Passage:
Sun and fun

Breakfast this morning had a lot of great choices. I had poached eggs over spinach and a kind of corned beef hash. Delicious. Yesterday at breakfast, i sampled the national dish of Antigua called fungee. It’s made from cornmeal and it had a nice subtle flavor.

Allan and I walked a mile through the resort and then I had water aerobics and Allan went to the gym to work out.

We ate lunch at Sails and Tails and our favorite bartender mixed Allan an extra dry vodka martini and I had a mojito. Lunch was unbelievably delicious. We started with spring rolls and Allan had a huge juicy burger with fries and I had three fish tacos with crunchy battered fish. A little kitten came to visit us while we were dining (the restaurant is open air with a roof above) and I fed it some of my fish and the little one gobbled the morsels down. I suspect the little one gets fed quite frequently by the patrons.

We spent a leisurely afternoon and then Sharon and Dick and Allan and I headed over to the Wavy Wicket for some drinks before dinner at Sails and Tails.

The dinner at Sails and Tails was excellent. I had bruschetta and Allan had Caesar salad with chicken for appetizers. He had steak with shrimp and I had tuna with veggies and coconut rice. Allan finished the meal with bread pudding. It was all very good. 😌

We walked to the main pool and sat for awhile and had an after dinner drink and then it was to bed at 11:45. Tomorrow will be a rain for most of the day so we’ll just hang out.

Antigua

We’re having a wonderful time on this beautiful island, vacationing with our good friends Sharon and Dick. The four of us took a cab from the airport and were greeted at Verandah Resort with a rum punch and a nice cool towel to freshen up with. We checked in and were driven to our cottage that will be home for the next 10 days.

Our cottage is spacious and our view from our veranda is gorgeous. Our cottage is next door to Sharon and Dick’s. We have a huge walk-in shower, and a king sized bed that is very comfortable, and we are within walking distance to most of the amenities at the resort.

Since we were here before with our friends Sharon and Dick, we know the layout of the land. The resort has changed from a family resort to adult only, added new restaurants, spruced up the pools, and extended one of the beaches.

Material provided:
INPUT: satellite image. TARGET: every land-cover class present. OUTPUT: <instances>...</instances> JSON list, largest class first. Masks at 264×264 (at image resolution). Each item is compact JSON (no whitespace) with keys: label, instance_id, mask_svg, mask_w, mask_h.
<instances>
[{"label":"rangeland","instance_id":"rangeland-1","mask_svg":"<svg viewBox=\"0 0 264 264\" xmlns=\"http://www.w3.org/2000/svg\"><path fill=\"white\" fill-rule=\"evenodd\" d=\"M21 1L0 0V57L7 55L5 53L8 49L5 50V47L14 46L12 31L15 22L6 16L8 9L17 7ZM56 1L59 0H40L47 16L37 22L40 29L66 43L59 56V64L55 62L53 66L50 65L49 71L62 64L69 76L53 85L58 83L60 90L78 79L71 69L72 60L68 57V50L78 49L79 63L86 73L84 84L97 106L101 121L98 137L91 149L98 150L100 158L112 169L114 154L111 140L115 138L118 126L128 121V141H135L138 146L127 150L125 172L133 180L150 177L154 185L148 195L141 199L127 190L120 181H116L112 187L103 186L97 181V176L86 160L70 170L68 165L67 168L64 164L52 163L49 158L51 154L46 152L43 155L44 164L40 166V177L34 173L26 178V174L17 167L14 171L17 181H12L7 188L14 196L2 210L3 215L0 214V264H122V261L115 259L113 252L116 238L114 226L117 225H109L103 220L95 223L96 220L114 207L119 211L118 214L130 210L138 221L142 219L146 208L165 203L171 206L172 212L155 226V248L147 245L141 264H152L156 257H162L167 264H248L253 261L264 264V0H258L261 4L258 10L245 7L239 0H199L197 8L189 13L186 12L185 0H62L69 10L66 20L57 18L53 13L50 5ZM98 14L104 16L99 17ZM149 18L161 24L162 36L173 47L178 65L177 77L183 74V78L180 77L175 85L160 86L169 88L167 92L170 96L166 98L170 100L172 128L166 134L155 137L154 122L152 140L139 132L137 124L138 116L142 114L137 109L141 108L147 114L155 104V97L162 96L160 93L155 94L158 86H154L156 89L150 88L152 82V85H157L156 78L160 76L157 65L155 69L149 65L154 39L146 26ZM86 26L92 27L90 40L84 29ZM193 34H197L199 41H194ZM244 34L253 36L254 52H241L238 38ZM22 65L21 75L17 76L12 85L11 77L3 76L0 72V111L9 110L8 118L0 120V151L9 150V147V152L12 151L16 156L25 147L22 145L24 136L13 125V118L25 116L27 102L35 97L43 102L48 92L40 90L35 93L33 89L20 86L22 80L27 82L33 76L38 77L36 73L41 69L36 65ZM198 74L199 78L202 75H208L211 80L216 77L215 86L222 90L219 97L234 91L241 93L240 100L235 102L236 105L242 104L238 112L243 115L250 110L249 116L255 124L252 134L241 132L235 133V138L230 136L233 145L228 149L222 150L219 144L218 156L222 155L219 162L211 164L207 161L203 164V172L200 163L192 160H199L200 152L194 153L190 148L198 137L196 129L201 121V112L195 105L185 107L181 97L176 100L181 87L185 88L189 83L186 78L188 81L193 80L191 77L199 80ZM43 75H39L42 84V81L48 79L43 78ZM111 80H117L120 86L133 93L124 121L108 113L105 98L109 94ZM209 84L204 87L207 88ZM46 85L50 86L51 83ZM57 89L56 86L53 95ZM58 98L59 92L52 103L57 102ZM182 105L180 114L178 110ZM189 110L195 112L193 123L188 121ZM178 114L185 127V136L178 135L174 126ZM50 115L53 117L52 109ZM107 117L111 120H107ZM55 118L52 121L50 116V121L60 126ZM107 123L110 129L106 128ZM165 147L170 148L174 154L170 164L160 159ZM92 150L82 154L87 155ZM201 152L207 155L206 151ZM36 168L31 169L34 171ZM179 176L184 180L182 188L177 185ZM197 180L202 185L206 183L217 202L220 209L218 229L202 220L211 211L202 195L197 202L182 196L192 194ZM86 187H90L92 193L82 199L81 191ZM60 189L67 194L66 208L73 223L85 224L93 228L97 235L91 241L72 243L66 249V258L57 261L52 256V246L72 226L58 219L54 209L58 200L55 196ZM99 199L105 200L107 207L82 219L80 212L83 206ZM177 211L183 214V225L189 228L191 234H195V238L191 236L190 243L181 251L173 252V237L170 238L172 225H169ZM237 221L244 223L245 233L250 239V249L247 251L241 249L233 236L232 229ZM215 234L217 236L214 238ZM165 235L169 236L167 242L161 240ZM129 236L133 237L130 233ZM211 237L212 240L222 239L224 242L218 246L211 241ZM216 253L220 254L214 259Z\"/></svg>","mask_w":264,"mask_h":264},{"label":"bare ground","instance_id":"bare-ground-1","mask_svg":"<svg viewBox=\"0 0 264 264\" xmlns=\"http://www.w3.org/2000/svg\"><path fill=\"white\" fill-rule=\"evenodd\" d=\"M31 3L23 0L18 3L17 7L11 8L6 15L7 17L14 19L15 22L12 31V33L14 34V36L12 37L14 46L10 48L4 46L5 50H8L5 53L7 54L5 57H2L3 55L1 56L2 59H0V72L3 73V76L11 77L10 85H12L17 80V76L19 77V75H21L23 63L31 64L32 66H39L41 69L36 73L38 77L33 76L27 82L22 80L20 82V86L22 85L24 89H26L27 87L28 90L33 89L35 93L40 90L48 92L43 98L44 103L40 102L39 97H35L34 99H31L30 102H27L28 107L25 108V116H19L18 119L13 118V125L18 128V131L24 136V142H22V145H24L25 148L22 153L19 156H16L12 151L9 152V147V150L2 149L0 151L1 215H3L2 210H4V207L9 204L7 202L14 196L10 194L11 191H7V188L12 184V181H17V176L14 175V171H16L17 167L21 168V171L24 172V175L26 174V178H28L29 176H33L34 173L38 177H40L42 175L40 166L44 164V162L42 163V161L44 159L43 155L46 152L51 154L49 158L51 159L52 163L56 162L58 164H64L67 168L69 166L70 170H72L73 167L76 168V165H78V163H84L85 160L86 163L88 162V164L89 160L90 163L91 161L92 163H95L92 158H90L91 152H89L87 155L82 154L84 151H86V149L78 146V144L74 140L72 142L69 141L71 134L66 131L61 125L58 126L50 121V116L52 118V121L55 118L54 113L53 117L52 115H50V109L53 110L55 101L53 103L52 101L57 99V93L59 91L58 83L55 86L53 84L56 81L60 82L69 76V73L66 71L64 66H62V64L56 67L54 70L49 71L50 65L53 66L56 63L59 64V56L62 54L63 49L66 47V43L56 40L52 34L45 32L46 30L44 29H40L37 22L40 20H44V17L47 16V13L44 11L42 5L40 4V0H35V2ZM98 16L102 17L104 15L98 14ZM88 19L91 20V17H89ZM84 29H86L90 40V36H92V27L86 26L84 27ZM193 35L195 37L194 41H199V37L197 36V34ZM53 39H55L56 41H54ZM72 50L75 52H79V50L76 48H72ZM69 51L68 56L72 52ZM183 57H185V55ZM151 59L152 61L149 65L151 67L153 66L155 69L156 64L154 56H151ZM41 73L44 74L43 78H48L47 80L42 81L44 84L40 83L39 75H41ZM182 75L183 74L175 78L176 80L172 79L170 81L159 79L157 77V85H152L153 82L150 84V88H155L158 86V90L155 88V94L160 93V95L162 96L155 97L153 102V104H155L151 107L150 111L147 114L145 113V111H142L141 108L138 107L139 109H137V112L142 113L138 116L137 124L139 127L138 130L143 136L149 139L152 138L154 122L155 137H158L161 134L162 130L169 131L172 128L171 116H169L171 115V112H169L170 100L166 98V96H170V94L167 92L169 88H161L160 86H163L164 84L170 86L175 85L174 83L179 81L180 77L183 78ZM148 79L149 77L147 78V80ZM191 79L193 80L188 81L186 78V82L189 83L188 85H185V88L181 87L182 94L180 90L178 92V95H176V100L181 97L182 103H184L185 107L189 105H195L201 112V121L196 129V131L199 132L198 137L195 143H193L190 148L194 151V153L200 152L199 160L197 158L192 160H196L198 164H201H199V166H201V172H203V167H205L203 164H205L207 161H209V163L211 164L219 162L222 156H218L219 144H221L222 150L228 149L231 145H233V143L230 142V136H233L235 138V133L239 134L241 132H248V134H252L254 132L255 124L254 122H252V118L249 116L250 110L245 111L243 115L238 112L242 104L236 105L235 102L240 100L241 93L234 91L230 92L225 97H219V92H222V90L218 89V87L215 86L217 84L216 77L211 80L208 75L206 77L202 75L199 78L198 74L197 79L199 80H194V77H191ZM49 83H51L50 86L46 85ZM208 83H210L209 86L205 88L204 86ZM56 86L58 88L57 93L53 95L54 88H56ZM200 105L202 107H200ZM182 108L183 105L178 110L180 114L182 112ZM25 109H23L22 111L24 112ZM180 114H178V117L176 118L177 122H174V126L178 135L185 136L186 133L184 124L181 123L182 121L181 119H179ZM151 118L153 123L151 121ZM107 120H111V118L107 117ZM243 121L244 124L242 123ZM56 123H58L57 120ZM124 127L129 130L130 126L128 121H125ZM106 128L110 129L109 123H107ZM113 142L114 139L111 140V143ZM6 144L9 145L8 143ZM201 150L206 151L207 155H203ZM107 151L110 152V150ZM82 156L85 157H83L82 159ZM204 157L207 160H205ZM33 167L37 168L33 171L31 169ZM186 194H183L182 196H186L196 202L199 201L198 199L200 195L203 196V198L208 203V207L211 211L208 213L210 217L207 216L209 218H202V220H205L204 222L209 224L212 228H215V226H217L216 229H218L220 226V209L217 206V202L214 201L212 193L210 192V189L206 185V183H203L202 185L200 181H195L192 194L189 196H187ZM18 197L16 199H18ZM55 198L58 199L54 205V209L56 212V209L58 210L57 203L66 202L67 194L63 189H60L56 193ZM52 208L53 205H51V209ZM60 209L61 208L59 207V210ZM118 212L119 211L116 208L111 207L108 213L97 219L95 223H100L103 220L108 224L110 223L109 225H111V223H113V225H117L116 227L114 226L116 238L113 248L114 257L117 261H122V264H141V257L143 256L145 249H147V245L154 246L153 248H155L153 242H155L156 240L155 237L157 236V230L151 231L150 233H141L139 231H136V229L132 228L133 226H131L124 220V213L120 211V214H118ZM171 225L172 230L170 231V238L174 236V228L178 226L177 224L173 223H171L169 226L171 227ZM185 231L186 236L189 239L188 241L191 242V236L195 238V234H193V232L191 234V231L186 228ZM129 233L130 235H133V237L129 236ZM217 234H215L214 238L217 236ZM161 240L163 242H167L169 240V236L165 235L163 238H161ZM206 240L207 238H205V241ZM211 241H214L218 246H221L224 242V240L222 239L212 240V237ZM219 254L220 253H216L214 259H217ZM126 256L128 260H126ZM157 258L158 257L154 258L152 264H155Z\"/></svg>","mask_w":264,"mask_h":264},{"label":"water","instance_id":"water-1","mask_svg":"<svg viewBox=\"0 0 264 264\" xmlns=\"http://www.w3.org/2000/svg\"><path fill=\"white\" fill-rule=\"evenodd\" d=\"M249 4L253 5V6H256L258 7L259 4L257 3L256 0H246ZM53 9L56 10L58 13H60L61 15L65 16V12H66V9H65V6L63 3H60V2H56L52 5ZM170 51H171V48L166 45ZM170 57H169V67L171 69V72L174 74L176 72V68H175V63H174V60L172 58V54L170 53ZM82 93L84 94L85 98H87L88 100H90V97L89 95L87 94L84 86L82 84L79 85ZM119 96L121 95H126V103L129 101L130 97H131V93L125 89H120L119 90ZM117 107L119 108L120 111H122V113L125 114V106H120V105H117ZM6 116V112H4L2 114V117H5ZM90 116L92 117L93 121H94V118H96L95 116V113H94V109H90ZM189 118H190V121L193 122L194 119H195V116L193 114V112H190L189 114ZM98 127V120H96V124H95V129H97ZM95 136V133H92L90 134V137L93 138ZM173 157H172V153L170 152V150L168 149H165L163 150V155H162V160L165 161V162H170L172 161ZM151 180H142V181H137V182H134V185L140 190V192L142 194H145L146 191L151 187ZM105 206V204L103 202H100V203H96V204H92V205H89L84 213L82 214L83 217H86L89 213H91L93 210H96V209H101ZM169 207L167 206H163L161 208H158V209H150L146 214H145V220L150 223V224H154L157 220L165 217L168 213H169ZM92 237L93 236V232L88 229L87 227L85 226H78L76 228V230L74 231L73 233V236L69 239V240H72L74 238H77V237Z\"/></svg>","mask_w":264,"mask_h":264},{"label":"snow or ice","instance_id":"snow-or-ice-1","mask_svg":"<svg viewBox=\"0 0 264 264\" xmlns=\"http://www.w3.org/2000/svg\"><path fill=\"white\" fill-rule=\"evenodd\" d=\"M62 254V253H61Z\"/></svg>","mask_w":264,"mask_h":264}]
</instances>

Short problem A:
What is the name of Antigua's national dish, according to the Antigua vacation blog?
Short problem B:
Go on with the Antigua vacation blog from the point where it ends.
The listing has nothing to do with the text.

Written response A:
Fungee.

Written response B:
Sipping mojitos, sunning at the pool, enjoying pizza, and listening to Island music has been wonderful. The staff are very friendly and helpful, although they do work on island time so, there is no rush and sometimes you have to wait for service.

I’ve been to a pool aerobics class. Pool aerobics was a good workout and afterwards the instructor had us join hands and form a circle, and she asked every other person to float, while the rest pulled the floaters around in a circle. Then after a minute of reflection and calm for the floaters, we switched and the floaters took a turn pulling the others around the circle for another minute. Great relaxing way to start the day. (Except the guy next to me really wasn’t too great at floating and he kept gripping my wrist and pulling on it while I pulled him along. Not very relaxing for me… so I finally gently pulled his death grip off my wrist and said…” Maybe floating isn’t for you!” Mental note: Don’t stand next to this guy again during circle time!!)

Dinner last night was Italian at the main restaurant which is buffet style. It is also the same place we go to for breakfast each morning. The dinner was excellent, especially the meatballs. Our only complaint is that the food could be served a tad hotter. Breakfast in the morning is plentiful – cereals, waffles, pancakes, an omelet station, an assortment of breads, meats and cheeses, and coffee and juices. Of course you can also have a liquor drink as well.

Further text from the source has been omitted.